History of Felt

On this website you'll find examples of my felted creations, and the felted work of others. I thought, however, that visitors might like to learn a little more about the process and the history of felting. Sometimes, to me, the process still seems like magic: you take tufts of fluffed wool, rub it with water, and you have a beautiful piece of wearable art. The wool is what makes the process all possible. There are microscopic scales that cover the individual filaments of animal hair and these scales are responsible for the fiber's ability to felt together.  

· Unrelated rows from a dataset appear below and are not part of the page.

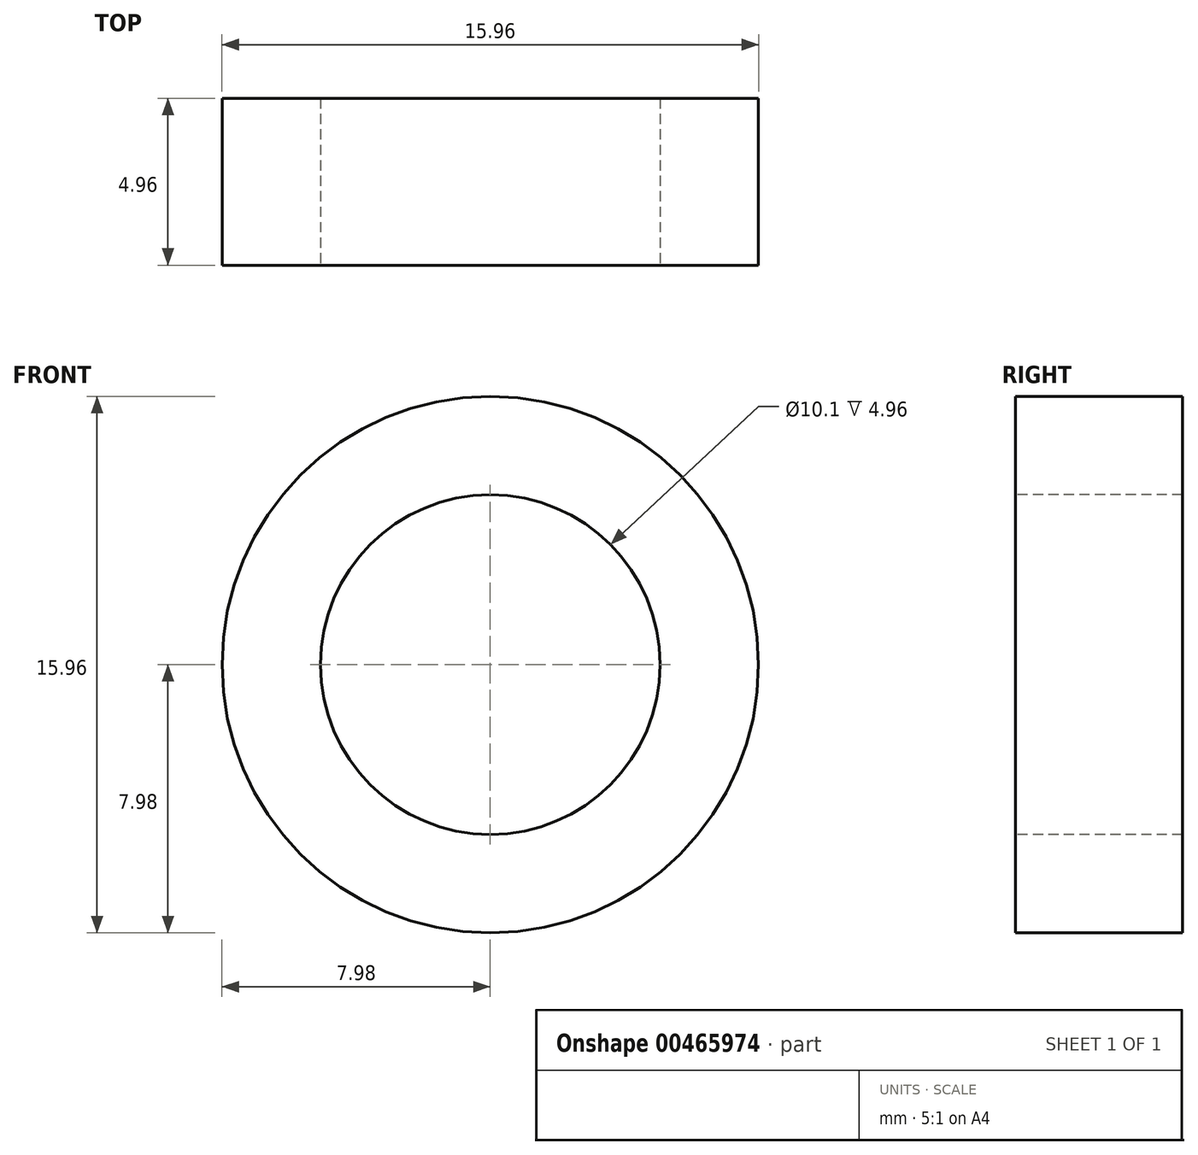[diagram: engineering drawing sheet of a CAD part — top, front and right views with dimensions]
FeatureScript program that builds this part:
annotation { "Feature Type Name" : "Feature", "Feature Type Description" : "" }
export const myFeature = defineFeature(function(context is Context, id is Id, definition is map)
    precondition{}
    {
        {
            var Q0;
            Q0=qCreatedBy(makeId("Right.planeOp"),FACE);
            var sketch = newSketch(context, id + "F0", { "sketchPlane" : qUnion([Q0])});
            skLineSegment(sketch, "E0", {"start": v(-2.48, 7.97) * mm, "end": v(-2.48, 5.05) * mm});
            skLineSegment(sketch, "E1", {"start": v(-2.48, 5.05) * mm, "end": v(2.48, 5.05) * mm});
            skLineSegment(sketch, "E2", {"start": v(-2.48, 7.97) * mm, "end": v(2.48, 7.97) * mm});
            skLineSegment(sketch, "E3", {"start": v(2.48, 7.97) * mm, "end": v(2.48, 5.05) * mm});
            skLineSegment(sketch, "E4", {"start": v(-4.25, 0) * mm, "end": v(4.18, 0) * mm, "construction": true});
            skSolve(sketch);
        }
        {
            var Q0;
            Q0=makeQuery(id+"F0.imprint","IMPRINT",FACE,{"disambiguationData":[TD([[makeQuery(id+"F0.imprint","IMPRINT",EDGE,{"derivedFrom":sQuery(id+"F0.wireOp",EDGE,"E0")}),1.0]])]});
            var Q1;
            Q1=sQuery(id+"F0.wireOp",EDGE,"E4");
            revolve(context, id + "F1", {"entities" : qUnion([Q0]), "axis" : qUnion([Q1]), "revolveType" : RevolveType.FULL});
        }
    });
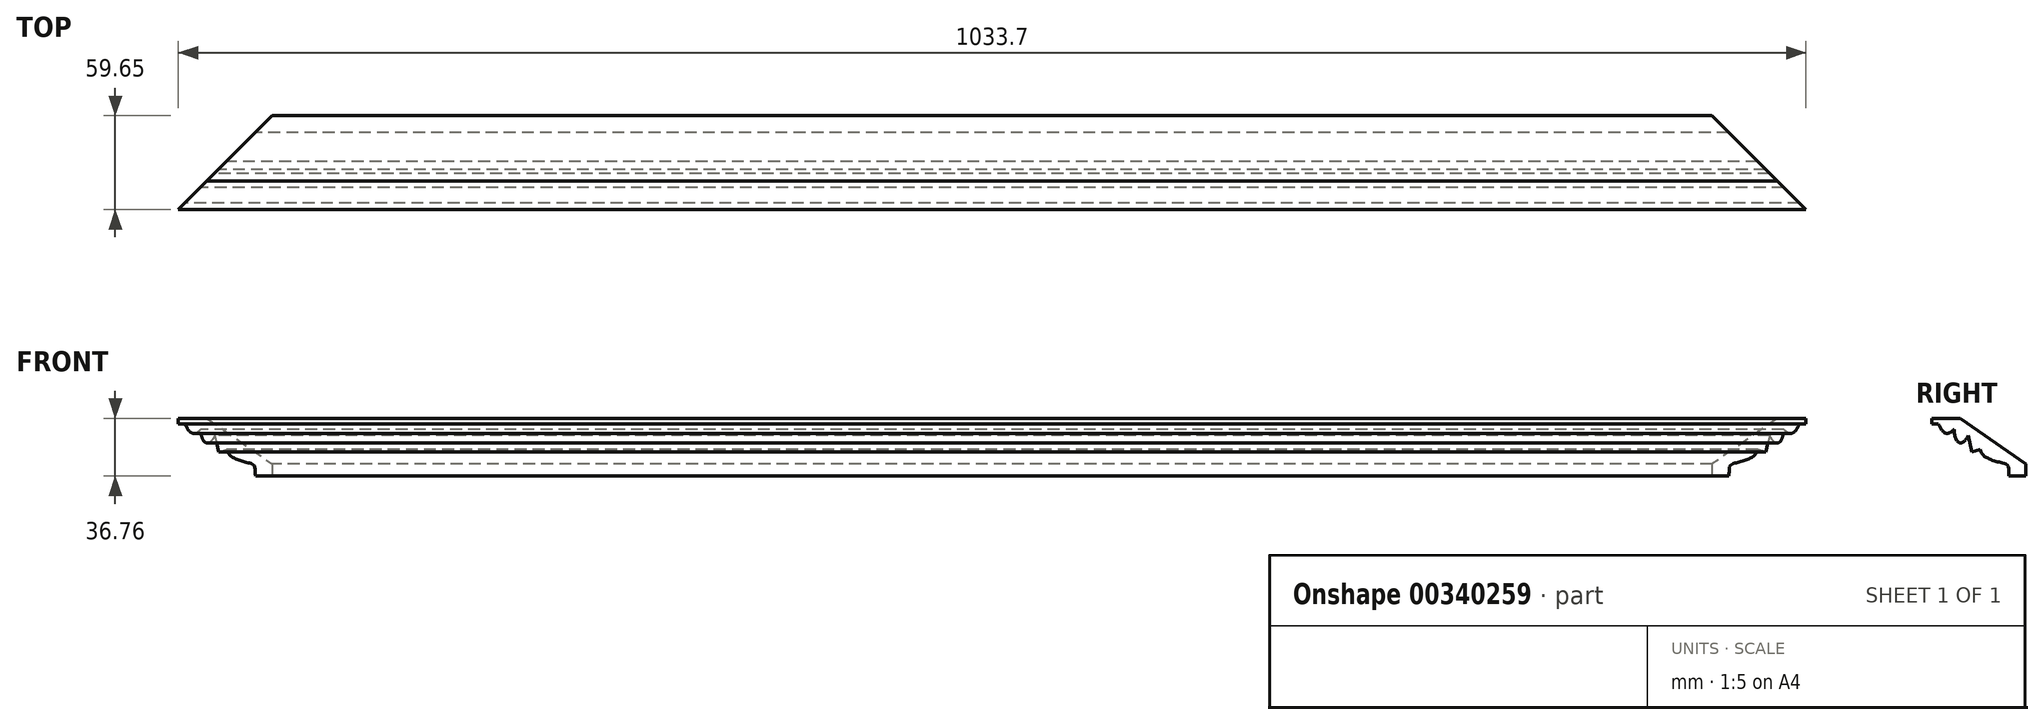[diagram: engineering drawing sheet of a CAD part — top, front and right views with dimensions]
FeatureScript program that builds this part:
annotation { "Feature Type Name" : "Feature", "Feature Type Description" : "" }
export const myFeature = defineFeature(function(context is Context, id is Id, definition is map)
    precondition{}
    {
        {
            var Q0;
            Q0=qCreatedBy(makeId("Right.planeOp"),FACE);
            var sketch = newSketch(context, id + "F0", { "sketchPlane" : qUnion([Q0])});
            skLineSegment(sketch, "E0", {"start": v(0, 7.62) * mm, "end": v(-41.61, 36.76) * mm});
            skLineSegment(sketch, "E1", {"start": v(-41.61, 36.76) * mm, "end": v(-59.65, 36.76) * mm});
            skLineSegment(sketch, "E2", {"start": v(-59.65, 36.76) * mm, "end": v(-59.65, 33.27) * mm});
            skLineSegment(sketch, "E3", {"start": v(-59.65, 33.27) * mm, "end": v(-55.58, 33.27) * mm});
            skLineSegment(sketch, "E4", {"start": v(0, 7.62) * mm, "end": v(0, 0) * mm});
            skLineSegment(sketch, "E5", {"start": v(0, 0) * mm, "end": v(-10.67, 0) * mm});
            skFitSpline(sketch, "E6", {"points": [v(-10.67, 0) * mm, v(-11.07, 5.87) * mm, v(-13.33, 7.9) * mm, v(-29.01, 17.09) * mm], "startDerivative": vector(-5.08, 29.03) * mm, "endDerivative": vector(-6.54, 39.72) * mm});
            skLineSegment(sketch, "E7", {"start": v(-29.01, 17.09) * mm, "end": v(-34.16, 15.48) * mm});
            skLineSegment(sketch, "E8", {"start": v(-34.16, 15.48) * mm, "end": v(-36.6, 25.71) * mm});
            skFitSpline(sketch, "E9", {"points": [v(-45.57, 29.68) * mm, v(-52.47, 28.3) * mm, v(-55.58, 33.27) * mm], "startDerivative": vector(-24.15, -24.15) * mm, "endDerivative": vector(-16.65, 31.11) * mm});
            skFitSpline(sketch, "E10", {"points": [v(-45.57, 29.68) * mm, v(-36.6, 25.71) * mm], "startDerivative": vector(2.07, -32.09) * mm, "endDerivative": vector(9.32, 20.18) * mm});
            skSolve(sketch);
        }
        {
            var Q0;
            Q0 = qSketchRegion(id + "F0", true);
            extrude(context, id + "F1", {"entities" : qUnion([Q0]), "depth" : 533.4 * mm, "hasSecondDirection" : true, "secondDirectionOppositeDirection" : true, "secondDirectionDepth" : 533.4 * mm});
        }
        {
            var Q0;
            Q0=qCreatedBy(makeId("Top.planeOp"),FACE);
            var sketch = newSketch(context, id + "F2", { "sketchPlane" : qUnion([Q0])});
            skLineSegment(sketch, "E11", {"start": v(-457.2, 0) * mm, "end": v(457.2, 0) * mm, "construction": true});
            skLineSegment(sketch, "E12", {"start": v(457.2, 0) * mm, "end": v(539.77, 0) * mm});
            skLineSegment(sketch, "E13", {"start": v(539.77, 0) * mm, "end": v(539.77, -82.57) * mm});
            skLineSegment(sketch, "E14", {"start": v(539.77, -82.57) * mm, "end": v(457.2, 0) * mm});
            skLineSegment(sketch, "E15", {"start": v(0, 0) * mm, "end": v(0, -141.75) * mm, "construction": true});
            skLineSegment(sketch, "E16.MirrorCS", {"start": v(-457.2, 0) * mm, "end": v(-539.77, 0) * mm});
            skLineSegment(sketch, "E17.MirrorCS", {"start": v(-539.77, -82.57) * mm, "end": v(-457.2, 0) * mm});
            skLineSegment(sketch, "E18.MirrorCS", {"start": v(-539.77, 0) * mm, "end": v(-539.77, -82.57) * mm});
            skSolve(sketch);
        }
        {
            var Q0;
            Q0 = qSketchRegion(id + "F2", true);
            extrude(context, id + "F3", {"entities" : qUnion([Q0]), "operationType" : NewBodyOperationType.REMOVE, "endBound" : BoundingType.THROUGH_ALL, "depth" : 25.4 * mm});
        }
    });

Felting occurs when fiber is moist, alkaline and physically agitated. The warm water and soap causes the scales to swell open, and the filaments sang together when massaged and agitated (imagine miniature Velcro swatches connecting to each other). The knotting causes shrinkage and results in a dense strong felted fiber.


Additional fibers that alone would not felt, such as silk and cellulose, can be added in small proportions to the felt, as the animal fibers will intertwine and mat around them.  


This technique is called wet felting and has been practiced for thousands of years. Based on archaeological findings from the Central Asian Steppes, felting of animal hair has been a means of creating unwoven fabric for clothing, shelter, and artistic expression since at least 600 BC. There is further evidence that there may have been even earlier knowledge of the process.

Today, however, there are other methods besides wet felting. Contemporary felt makers now have access to electric felting machines that agitate fleece between two moving planes to create impressive flat fabrics, and felting needles that allow for dry felting of fiber both two and three dimensionally.

Felting needles have barbs cut into the metal allowing the needle to snag and intertwine filaments of fiber when forced through loose fleece. Machines with hundreds of mounted felting needles create sheets of felted fiber and pre-felted squares that you can attach to other felted products.